### Try it:
Leaving out every picture, copy the lines of the material below exactly, from the line containing "Fale Conosco" through the line containing "het beste omgaan".

### Source records:
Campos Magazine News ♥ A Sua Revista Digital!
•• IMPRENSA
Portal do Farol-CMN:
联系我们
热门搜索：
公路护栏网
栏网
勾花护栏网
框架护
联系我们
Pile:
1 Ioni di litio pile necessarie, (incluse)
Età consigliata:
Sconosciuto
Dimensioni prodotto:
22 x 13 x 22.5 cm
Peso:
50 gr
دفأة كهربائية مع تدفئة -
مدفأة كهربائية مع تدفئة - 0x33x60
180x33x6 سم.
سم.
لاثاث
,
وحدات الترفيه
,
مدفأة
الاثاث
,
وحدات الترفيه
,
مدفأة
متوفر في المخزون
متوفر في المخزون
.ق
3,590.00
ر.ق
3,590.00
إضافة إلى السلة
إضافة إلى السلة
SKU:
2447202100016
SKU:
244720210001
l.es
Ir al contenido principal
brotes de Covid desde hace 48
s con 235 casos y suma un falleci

* * *

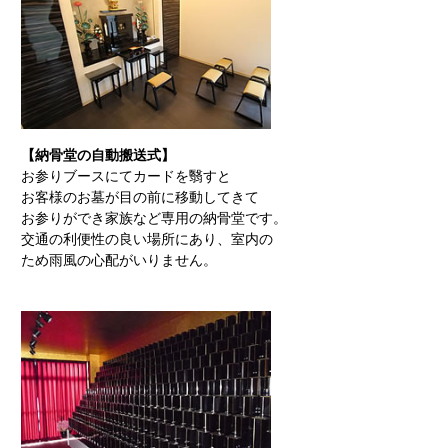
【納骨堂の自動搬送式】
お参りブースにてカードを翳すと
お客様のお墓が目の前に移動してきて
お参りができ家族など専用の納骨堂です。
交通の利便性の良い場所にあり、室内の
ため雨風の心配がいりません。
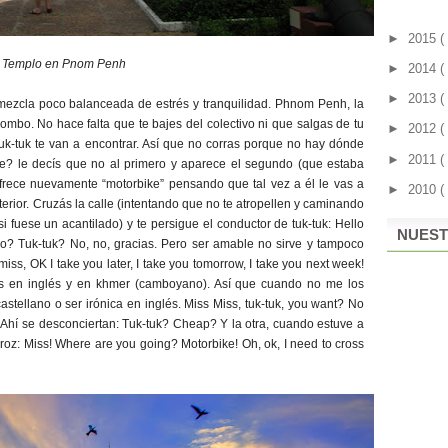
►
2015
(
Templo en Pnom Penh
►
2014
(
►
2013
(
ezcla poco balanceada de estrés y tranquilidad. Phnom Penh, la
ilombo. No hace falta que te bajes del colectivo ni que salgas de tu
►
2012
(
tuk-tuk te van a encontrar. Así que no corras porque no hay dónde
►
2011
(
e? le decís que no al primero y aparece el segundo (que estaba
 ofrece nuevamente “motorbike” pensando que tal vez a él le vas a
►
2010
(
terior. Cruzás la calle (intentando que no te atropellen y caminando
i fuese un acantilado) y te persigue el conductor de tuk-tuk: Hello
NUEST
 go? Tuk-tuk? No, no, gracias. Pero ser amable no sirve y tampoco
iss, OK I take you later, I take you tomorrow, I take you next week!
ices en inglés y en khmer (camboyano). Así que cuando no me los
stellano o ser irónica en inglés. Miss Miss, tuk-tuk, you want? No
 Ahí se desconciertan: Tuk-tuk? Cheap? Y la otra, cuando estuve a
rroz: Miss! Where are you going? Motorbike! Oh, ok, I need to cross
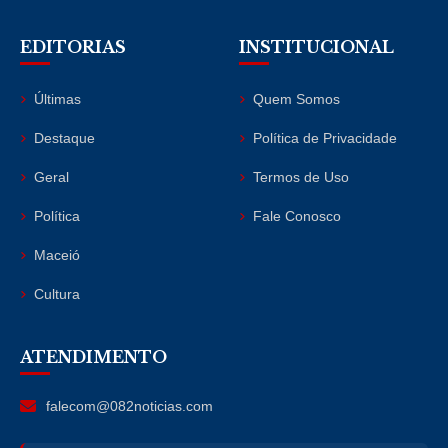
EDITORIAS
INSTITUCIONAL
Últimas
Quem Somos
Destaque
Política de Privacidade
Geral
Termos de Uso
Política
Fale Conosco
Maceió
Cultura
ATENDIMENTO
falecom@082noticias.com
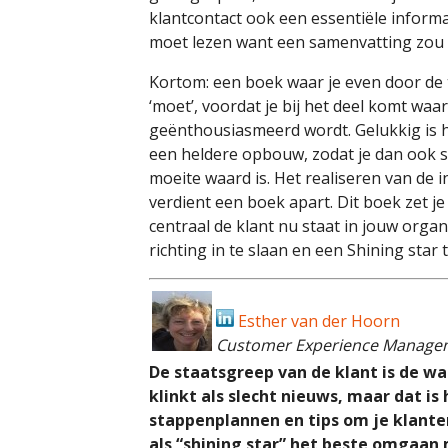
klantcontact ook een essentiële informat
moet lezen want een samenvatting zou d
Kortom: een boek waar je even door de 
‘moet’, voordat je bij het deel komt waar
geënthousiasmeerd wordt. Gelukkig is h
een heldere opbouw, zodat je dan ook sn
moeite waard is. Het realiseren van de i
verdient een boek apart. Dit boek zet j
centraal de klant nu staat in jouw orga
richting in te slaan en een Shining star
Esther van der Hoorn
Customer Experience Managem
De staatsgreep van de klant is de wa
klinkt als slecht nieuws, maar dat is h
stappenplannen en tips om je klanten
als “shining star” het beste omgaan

### Answer box:
Fale Conosco
Maceió
Cultura
ATENDIMENTO
falecom@082noticias.com
klantcontact ook een essentiële informat
moet lezen want een samenvatting zou d
Kortom: een boek waar je even door de 
‘moet’, voordat je bij het deel komt waar
geënthousiasmeerd wordt. Gelukkig is h
een heldere opbouw, zodat je dan ook sn
moeite waard is. Het realiseren van de i
verdient een boek apart. Dit boek zet j
centraal de klant nu staat in jouw orga
richting in te slaan en een Shining star
Esther van der Hoorn
Customer Experience Managem
De staatsgreep van de klant is de wa
klinkt als slecht nieuws, maar dat is h
stappenplannen en tips om je klanten
als “shining star” het beste omgaan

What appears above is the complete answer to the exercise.